PROVIDED DATA —
++++++
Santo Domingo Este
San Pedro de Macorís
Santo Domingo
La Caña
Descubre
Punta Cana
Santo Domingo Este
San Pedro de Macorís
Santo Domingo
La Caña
++++++
TASK DIRECTIONS — An exact copy of every record is required.

RESULT OF THE TASK —
Santo Domingo Este
San Pedro de Macorís
Santo Domingo
La Caña
Descubre
Punta Cana
Santo Domingo Este
San Pedro de Macorís
Santo Domingo
La Caña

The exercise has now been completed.